WORK INSTRUCTIONS
A word-for-word restatement of the whole listing is the expected answer.

DATA TO EXAMINE
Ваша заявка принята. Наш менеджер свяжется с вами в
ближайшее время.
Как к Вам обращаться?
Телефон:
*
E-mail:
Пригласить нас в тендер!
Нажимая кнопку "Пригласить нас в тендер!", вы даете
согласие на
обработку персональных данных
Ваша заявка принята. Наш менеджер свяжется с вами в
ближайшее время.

WRITTEN SOLUTION
Ваша заявка принята. Наш менеджер свяжется с вами в
ближайшее время.
Как к Вам обращаться?
Телефон:
*
E-mail:
Пригласить нас в тендер!
Нажимая кнопку "Пригласить нас в тендер!", вы даете
согласие на
обработку персональных данных
Ваша заявка принята. Наш менеджер свяжется с вами в
ближайшее время.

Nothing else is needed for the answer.